Is monkeypox an airborne disease that causes paralysis? No, that's not true: While its transmission might occur during prolonged face-to-face contact, the particles do not stay in the air for long and thus it cannot be classified as an airborne disease, the Centers for Disease Prevention and Control (CDC) says. Experts interviewed by Lead Stories said that monkeypox has been associated with encephalitis which, in turn, might cause temporary paralysis. However, contracting monkeypox doesn't mean that a person would lose mobility. Two experts evaluated the odds of such an outcome as extremely low.
The claim appeared in a Facebook post on August 3, 2022, under the caption "Paralyzed." It contained an image of text appearing to come from the BBC, citing health officials purportedly warning the public that monkeypox is an airborne disease.
The text began:
CDC has now classified this disease as airborne and anybody within 15 ft can catch it.
Monkeypox can lead to being paralyzed.
This is what the post looked like on Facebook at the time of writing:
(Source: Facebook screenshot taken on Thu Aug 4 13:01:28 2022 UTC)
The CDC does not mention paralysis as a monkeypox symptom. The most common symptoms of monkeypox are rash, fever and swollen lymph nodes, it says.
Professor Phillip Danielson of the Department of Biological Sciences of the College of Natural Sciences and Mathematics at the University of Denver told Lead Stories via an email on August 4, 2022, that science cannot absolutely exclude the possibility of developing paralysis in monkeypox patients, but that this scenario is very rare:
While paralysis is not considered to be among the standard/common health outcomes of contracting Monkeypox, we cannot say with absolute certainty that Monkeypox can never lead to paralysis. In rare instances, Monkeypox (like its cousin smallpox) may lead to encephalitis which is an inflammation of the brain. This inflammation may in severe cases cause sufficient damage to result in paralysis.This being said, even if one were to develop encephalitis as a result of Monkeypox, it is not a guarantee that the encephalitis would be sufficiently severe to cause paralysis. Much would depend on the virulence of the infection and the health history of the patient.
Another expert, John J. Dennehy, a professor of biology at Queens College of the City University of New York, told Lead Stories in an August 4, 2022, email that he is "not aware of any monkeypox cases that report paralysis as a symptom."
Health authorities have said that monkeypox is not an airborne disease and does not spread through brief chats or walking by an infected person. It is predominantly transmitted through skin-to-skin contact, body fluids or personal items that have been used by an infected person, such as towels. The CDC mentions prolonged face-to-face contact, too.
Monkeypox virus is a completely different virus than the viruses that cause COVID-19 or measles. It is not known to linger in the air and is not transmitted during short periods of shared airspace. [...]

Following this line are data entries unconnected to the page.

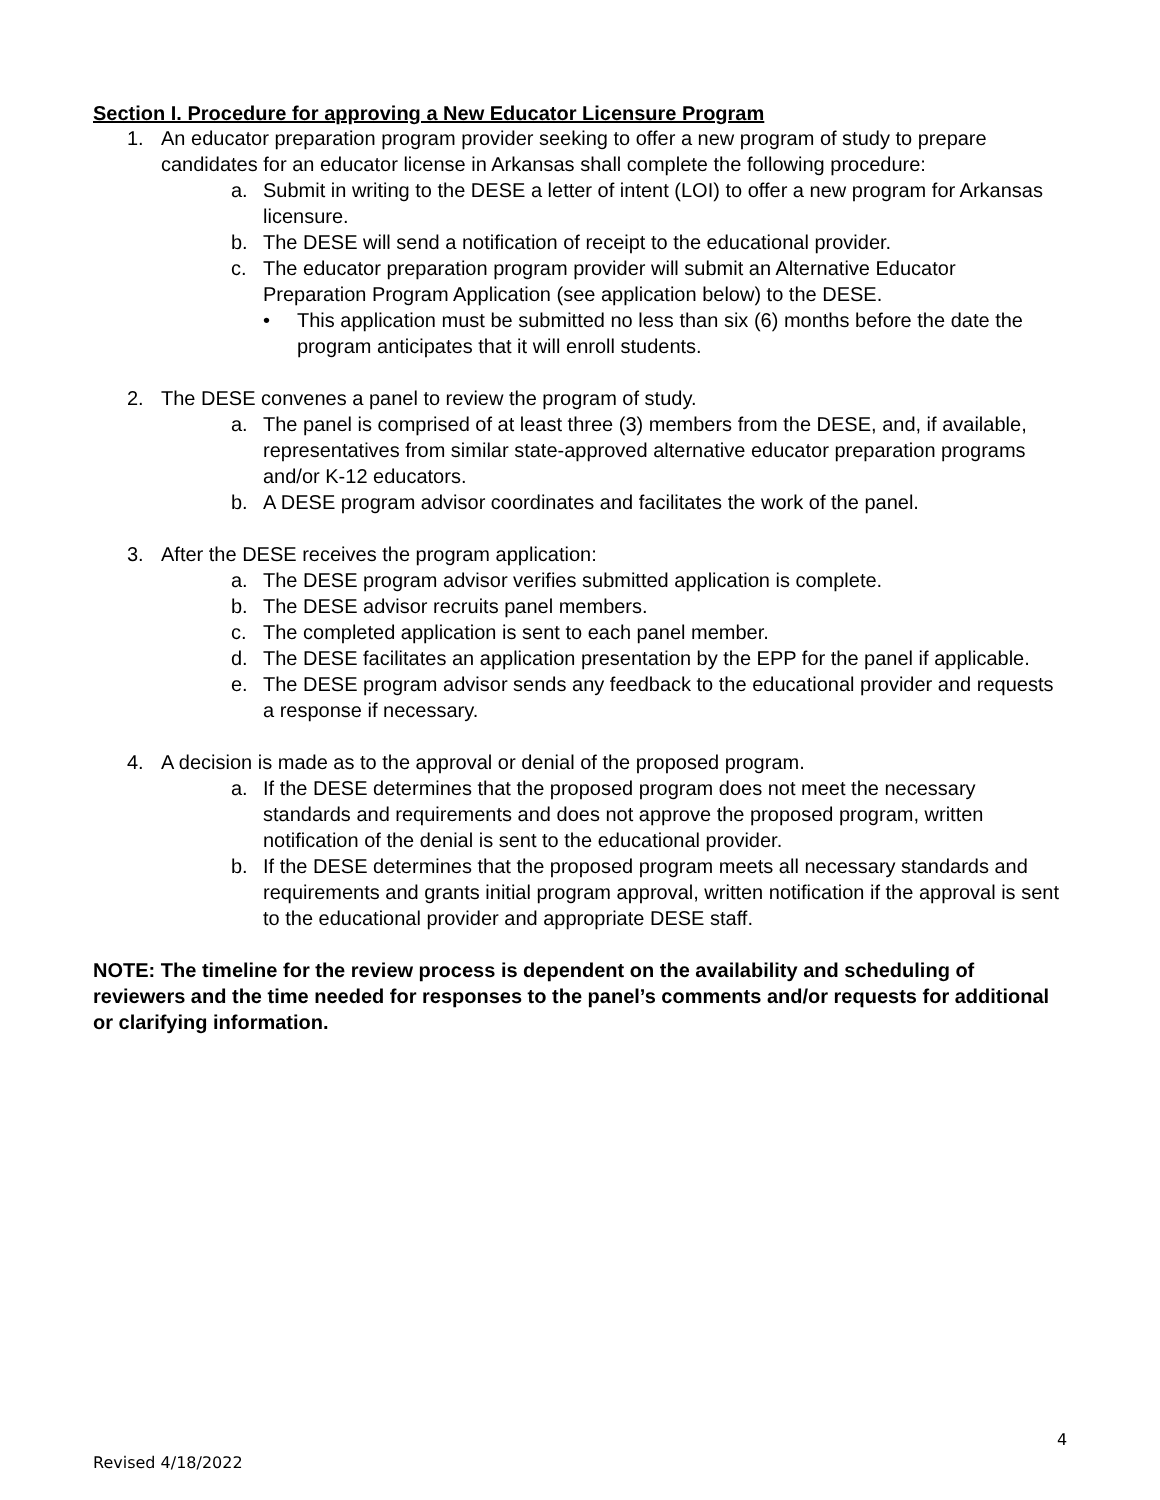Section I. Procedure for approving a New Educator Licensure Program
1. An educator preparation program provider seeking to offer a new program of study to prepare candidates for an educator license in Arkansas shall complete the following procedure:
a. Submit in writing to the DESE a letter of intent (LOI) to offer a new program for Arkansas licensure.
b. The DESE will send a notification of receipt to the educational provider.
c. The educator preparation program provider will submit an Alternative Educator Preparation Program Application (see application below) to the DESE.
• This application must be submitted no less than six (6) months before the date the program anticipates that it will enroll students.
2. The DESE convenes a panel to review the program of study.
a. The panel is comprised of at least three (3) members from the DESE, and, if available, representatives from similar state-approved alternative educator preparation programs and/or K-12 educators.
b. A DESE program advisor coordinates and facilitates the work of the panel.
3. After the DESE receives the program application:
a. The DESE program advisor verifies submitted application is complete.
b. The DESE advisor recruits panel members.
c. The completed application is sent to each panel member.
d. The DESE facilitates an application presentation by the EPP for the panel if applicable.
e. The DESE program advisor sends any feedback to the educational provider and requests a response if necessary.
4. A decision is made as to the approval or denial of the proposed program.
a. If the DESE determines that the proposed program does not meet the necessary standards and requirements and does not approve the proposed program, written notification of the denial is sent to the educational provider.
b. If the DESE determines that the proposed program meets all necessary standards and requirements and grants initial program approval, written notification if the approval is sent to the educational provider and appropriate DESE staff.
NOTE: The timeline for the review process is dependent on the availability and scheduling of reviewers and the time needed for responses to the panel’s comments and/or requests for additional or clarifying information.
4
Revised 4/18/2022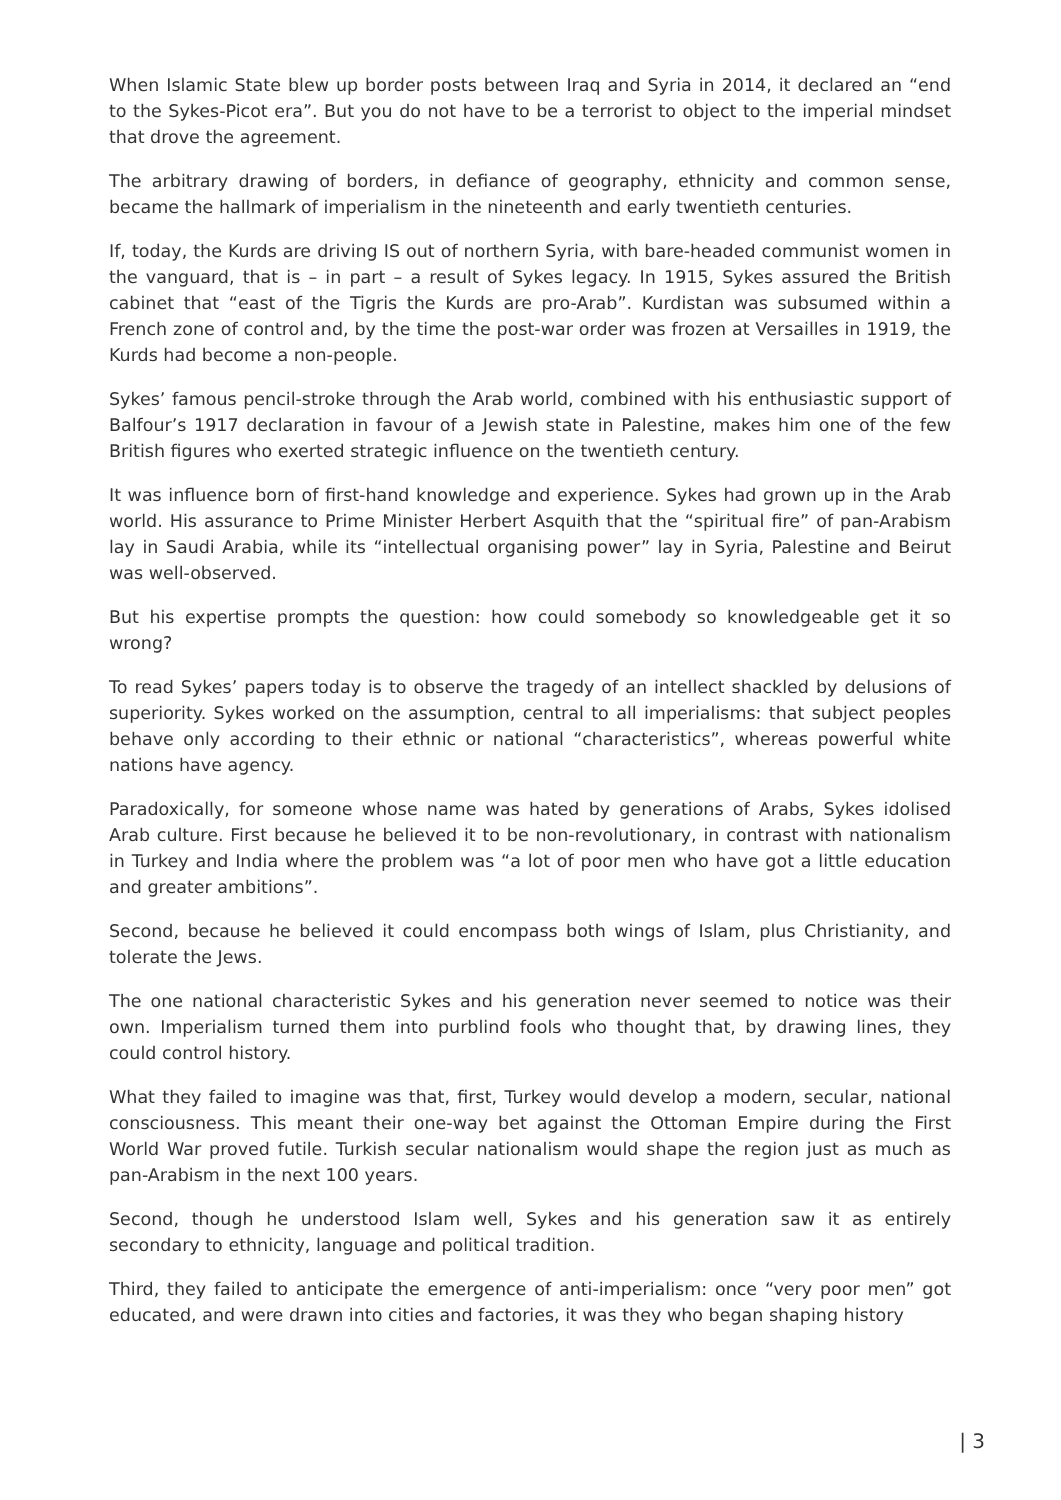When Islamic State blew up border posts between Iraq and Syria in 2014, it declared an “end to the Sykes-Picot era”. But you do not have to be a terrorist to object to the imperial mindset that drove the agreement.
The arbitrary drawing of borders, in defiance of geography, ethnicity and common sense, became the hallmark of imperialism in the nineteenth and early twentieth centuries.
If, today, the Kurds are driving IS out of northern Syria, with bare-headed communist women in the vanguard, that is – in part – a result of Sykes legacy. In 1915, Sykes assured the British cabinet that “east of the Tigris the Kurds are pro-Arab”. Kurdistan was subsumed within a French zone of control and, by the time the post-war order was frozen at Versailles in 1919, the Kurds had become a non-people.
Sykes’ famous pencil-stroke through the Arab world, combined with his enthusiastic support of Balfour’s 1917 declaration in favour of a Jewish state in Palestine, makes him one of the few British figures who exerted strategic influence on the twentieth century.
It was influence born of first-hand knowledge and experience. Sykes had grown up in the Arab world. His assurance to Prime Minister Herbert Asquith that the “spiritual fire” of pan-Arabism lay in Saudi Arabia, while its “intellectual organising power” lay in Syria, Palestine and Beirut was well-observed.
But his expertise prompts the question: how could somebody so knowledgeable get it so wrong?
To read Sykes’ papers today is to observe the tragedy of an intellect shackled by delusions of superiority. Sykes worked on the assumption, central to all imperialisms: that subject peoples behave only according to their ethnic or national “characteristics”, whereas powerful white nations have agency.
Paradoxically, for someone whose name was hated by generations of Arabs, Sykes idolised Arab culture. First because he believed it to be non-revolutionary, in contrast with nationalism in Turkey and India where the problem was “a lot of poor men who have got a little education and greater ambitions”.
Second, because he believed it could encompass both wings of Islam, plus Christianity, and tolerate the Jews.
The one national characteristic Sykes and his generation never seemed to notice was their own. Imperialism turned them into purblind fools who thought that, by drawing lines, they could control history.
What they failed to imagine was that, first, Turkey would develop a modern, secular, national consciousness. This meant their one-way bet against the Ottoman Empire during the First World War proved futile. Turkish secular nationalism would shape the region just as much as pan-Arabism in the next 100 years.
Second, though he understood Islam well, Sykes and his generation saw it as entirely secondary to ethnicity, language and political tradition.
Third, they failed to anticipate the emergence of anti-imperialism: once “very poor men” got educated, and were drawn into cities and factories, it was they who began shaping history
| 3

There are important differences between airborne transmission and transmission via respiratory secretions. Airborne transmission occurs when small virus particles become suspended in the air and can stay there for periods of time. These particles can spread on air currents, or sometimes even infect people who enter a room after the infected person has left. In contrast, monkeypox may be found in droplets like saliva or respiratory secretions that drop out of the air quickly. Long range (e.g., airborne) transmission of monkeypox has not been reported.
The CDC emphasizes that the odds of respiratory transmission of monkeypox are low and that people who sat near infected people on an airplane remained healthy.
One study published in July 2022 in the New England Journal of Medicine concluded that 95 percent of 528 monkeypox cases in 16 countries were suspected to have been transmitted through sexual activity.
The illness lasts two to four weeks, not months as the Facebook post claims.
The BBC, allegedly the source in the Facebook post, has never written an article with these claims. Instead, on August 3, 2022, it published an article about monkeypox with information from the World Health Organization, CDC and the UK Health Security Agency.